Gutachten zur Geschäfts- und Testier(un)fähigkeit sowie zur Einwilligungsfähigkeit in medizinische Maßnahmen werden immer häufiger angefordert und haben durch medienwirksame Fälle wie den des Kunstsammlers Cornelius Gurlitt inzwischen auch in der Öffentlichkeit Beachtung gefunden. Innerhalb der forensischen Psychiatrie und Psychologie werden die Besonderheiten zivilrechtlicher Fragestellungen mehr und mehr wahrgenommen. Gleichwohl besteht weiterhin ein erheblicher Nachholbedarf, was die Verbreitung der erforderlichen Spezialkenntnisse, die Beachtung der etablierten Standards und Methoden sowie die Einrichtung qualitätssichernder Maßnahmen betrifft.

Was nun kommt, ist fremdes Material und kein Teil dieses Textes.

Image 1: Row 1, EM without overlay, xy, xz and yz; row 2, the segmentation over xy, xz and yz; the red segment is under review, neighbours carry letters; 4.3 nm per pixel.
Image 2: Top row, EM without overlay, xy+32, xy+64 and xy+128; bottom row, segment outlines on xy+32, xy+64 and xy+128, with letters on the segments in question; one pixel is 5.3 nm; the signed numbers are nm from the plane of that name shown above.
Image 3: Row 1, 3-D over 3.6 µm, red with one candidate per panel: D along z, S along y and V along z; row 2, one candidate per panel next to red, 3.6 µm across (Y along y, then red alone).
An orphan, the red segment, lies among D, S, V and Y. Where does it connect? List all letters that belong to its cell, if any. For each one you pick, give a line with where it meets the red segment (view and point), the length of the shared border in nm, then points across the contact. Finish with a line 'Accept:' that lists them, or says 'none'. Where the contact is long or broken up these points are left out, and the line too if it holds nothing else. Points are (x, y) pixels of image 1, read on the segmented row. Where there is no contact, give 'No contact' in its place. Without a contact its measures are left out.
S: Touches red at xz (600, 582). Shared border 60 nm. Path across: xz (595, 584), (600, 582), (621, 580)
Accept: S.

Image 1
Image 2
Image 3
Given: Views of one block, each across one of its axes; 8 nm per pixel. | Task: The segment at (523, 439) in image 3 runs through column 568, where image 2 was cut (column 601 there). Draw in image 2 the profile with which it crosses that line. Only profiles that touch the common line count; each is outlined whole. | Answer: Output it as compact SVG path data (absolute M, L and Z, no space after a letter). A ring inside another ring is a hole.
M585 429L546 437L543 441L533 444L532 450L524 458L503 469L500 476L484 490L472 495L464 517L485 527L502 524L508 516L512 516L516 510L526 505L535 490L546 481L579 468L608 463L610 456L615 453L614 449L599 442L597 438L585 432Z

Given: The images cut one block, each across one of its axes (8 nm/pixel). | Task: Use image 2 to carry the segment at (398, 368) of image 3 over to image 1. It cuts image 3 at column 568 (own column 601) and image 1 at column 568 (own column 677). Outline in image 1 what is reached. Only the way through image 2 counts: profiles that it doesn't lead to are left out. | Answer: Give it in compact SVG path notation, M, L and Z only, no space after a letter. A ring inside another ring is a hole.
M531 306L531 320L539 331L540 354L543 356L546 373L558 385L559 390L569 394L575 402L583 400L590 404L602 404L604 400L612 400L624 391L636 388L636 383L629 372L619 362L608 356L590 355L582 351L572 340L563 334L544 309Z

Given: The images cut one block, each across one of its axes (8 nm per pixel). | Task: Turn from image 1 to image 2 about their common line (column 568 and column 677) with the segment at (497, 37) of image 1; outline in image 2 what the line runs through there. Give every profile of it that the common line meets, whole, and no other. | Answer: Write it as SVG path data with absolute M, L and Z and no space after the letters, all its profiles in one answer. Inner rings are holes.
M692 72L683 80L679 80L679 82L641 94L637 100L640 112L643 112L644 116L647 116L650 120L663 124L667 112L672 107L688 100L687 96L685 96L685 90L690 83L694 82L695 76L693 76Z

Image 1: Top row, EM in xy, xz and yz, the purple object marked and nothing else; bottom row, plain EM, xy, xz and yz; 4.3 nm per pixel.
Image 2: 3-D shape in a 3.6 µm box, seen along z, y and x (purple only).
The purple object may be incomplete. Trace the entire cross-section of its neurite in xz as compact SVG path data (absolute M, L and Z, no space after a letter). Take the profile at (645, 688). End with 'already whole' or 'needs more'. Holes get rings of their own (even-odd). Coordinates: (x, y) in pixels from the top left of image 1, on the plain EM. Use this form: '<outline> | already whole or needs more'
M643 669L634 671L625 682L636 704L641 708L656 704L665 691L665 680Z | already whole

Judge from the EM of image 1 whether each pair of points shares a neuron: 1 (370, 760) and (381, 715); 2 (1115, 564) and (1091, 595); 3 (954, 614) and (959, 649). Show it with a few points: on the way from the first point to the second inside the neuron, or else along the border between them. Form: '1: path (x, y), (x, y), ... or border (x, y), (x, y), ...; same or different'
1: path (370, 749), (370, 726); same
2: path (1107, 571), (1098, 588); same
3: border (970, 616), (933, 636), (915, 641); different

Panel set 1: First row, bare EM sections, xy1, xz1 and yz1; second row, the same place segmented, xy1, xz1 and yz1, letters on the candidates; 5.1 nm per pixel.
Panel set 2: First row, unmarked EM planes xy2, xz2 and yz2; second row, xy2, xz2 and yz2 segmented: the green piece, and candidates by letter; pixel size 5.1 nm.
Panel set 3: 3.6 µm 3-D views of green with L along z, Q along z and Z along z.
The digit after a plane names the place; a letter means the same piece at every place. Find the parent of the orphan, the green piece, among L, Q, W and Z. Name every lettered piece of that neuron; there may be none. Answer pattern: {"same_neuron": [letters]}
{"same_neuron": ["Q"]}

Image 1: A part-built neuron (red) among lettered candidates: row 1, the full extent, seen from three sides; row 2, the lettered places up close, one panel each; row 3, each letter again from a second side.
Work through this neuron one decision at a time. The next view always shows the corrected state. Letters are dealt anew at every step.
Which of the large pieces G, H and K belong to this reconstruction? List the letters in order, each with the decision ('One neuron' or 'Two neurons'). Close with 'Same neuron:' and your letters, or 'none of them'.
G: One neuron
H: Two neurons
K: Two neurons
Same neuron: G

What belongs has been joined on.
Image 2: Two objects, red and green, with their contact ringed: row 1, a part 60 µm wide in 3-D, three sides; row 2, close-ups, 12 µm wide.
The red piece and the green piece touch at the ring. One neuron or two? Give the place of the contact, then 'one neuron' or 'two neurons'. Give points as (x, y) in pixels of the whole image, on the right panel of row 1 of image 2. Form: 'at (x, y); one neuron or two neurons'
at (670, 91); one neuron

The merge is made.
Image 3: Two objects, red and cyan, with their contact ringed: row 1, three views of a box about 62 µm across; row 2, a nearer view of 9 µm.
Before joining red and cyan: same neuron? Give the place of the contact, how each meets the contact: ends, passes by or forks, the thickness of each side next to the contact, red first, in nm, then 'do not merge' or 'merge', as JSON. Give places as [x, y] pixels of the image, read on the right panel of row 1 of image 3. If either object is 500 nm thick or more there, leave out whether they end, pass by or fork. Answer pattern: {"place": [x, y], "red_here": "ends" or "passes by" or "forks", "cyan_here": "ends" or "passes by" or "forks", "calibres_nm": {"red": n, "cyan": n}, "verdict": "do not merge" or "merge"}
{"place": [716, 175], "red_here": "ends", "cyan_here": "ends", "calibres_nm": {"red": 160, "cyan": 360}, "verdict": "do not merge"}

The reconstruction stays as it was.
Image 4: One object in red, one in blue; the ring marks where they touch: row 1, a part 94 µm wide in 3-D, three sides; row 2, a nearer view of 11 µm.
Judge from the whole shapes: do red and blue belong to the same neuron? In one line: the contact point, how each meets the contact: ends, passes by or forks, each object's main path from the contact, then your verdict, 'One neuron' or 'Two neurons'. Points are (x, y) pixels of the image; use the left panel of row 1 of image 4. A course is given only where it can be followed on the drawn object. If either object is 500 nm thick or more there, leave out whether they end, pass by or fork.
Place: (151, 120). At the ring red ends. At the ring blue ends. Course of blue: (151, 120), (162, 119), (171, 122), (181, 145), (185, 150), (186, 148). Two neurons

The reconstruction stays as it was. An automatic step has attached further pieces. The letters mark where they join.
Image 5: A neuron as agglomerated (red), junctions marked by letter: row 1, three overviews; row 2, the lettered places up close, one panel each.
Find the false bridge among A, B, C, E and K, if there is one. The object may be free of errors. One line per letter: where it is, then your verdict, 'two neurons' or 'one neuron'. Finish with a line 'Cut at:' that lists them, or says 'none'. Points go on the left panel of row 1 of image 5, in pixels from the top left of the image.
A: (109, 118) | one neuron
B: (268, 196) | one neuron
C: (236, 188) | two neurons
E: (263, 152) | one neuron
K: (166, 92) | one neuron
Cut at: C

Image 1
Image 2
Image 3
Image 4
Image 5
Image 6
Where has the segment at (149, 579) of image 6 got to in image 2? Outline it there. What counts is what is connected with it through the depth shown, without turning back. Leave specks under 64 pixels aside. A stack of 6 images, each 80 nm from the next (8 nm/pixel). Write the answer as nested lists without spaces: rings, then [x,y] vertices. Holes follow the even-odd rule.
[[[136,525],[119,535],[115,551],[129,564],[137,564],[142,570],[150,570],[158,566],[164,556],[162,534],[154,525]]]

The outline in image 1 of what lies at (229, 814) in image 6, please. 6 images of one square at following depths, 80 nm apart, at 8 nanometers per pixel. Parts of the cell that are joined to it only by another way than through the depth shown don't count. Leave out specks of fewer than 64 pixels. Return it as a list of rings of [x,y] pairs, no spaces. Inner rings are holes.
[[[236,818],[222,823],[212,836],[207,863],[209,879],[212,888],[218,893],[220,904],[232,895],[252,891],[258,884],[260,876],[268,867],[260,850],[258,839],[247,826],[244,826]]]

Diesen Erfordernissen soll das vorliegende Schwerpunktheft der FPPK entgegenkommen, das erstmals Beiträge aus allen beteiligten Disziplinen, nämlich der forensischen Psychiatrie, der forensischen Psychologie und der Rechtswissenschaft zu diesem Thema versammelt. Zwei juristische Beiträge rahmen die forensischen Fachbeiträge ein: Hausner aus Regensburg führt in das vielen medizinischen Gutachtern kaum bekannte Thema der zivilrechtlichen Verfahrensvorschriften ein; Spickhoff aus München schließt ab mit möglichen haftungsrechtlichen Konsequenzen der Gutachtertätigkeit. Wetterling aus Berlin erläutert die zivilrechtlich-forensische Bedeutung ausgewählter psychiatrischer Syndrome, die in der Begutachtung nicht immer hinreichend berücksichtigt werden. Als Vertreter der forensischen Psychologie erörtert Jahn aus München die Möglichkeiten und Grenzen neuropsychologischer Untersuchungsverfahren für die zivilrechtliche Begutachtung. Cording und Saß ziehen eine Zwischenbilanz, welche Standards für die zivilrechtliche Begutachtung sich bereits etabliert haben und weisen auf häufig vorkommende Fehler derartiger Gutachten hin. Snellgrove und Steinert aus der Weissenau in Ravensburg geben sodann einen Überblick über die Beurteilungskriterien zur Frage der Einwilligungsfähigkeit in medizinische Maßnahmen und informieren über die aktuelle internationale Diskussion zu der schwierigen Gratwanderung zwischen Stärkung der Patientenautonomie einerseits und den ärztlichen Fürsorgepflichten andererseits.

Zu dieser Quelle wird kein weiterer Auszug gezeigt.